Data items

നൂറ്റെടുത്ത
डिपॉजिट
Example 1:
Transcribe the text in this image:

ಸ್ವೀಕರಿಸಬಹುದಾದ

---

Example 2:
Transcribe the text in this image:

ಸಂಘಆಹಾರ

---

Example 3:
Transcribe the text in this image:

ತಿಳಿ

==

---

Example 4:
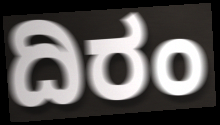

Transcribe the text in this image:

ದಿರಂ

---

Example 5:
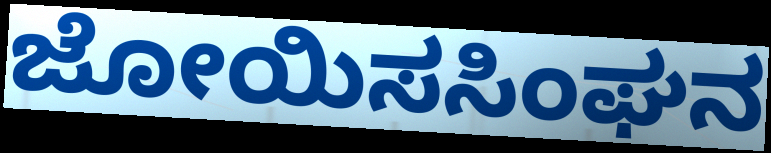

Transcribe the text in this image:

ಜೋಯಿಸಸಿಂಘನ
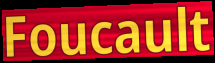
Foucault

WHAT IS REQUIRED — Within the data, tally each line containing the string "Example". Answer with the number by itself.

RESPONSE TO THE TASK — 5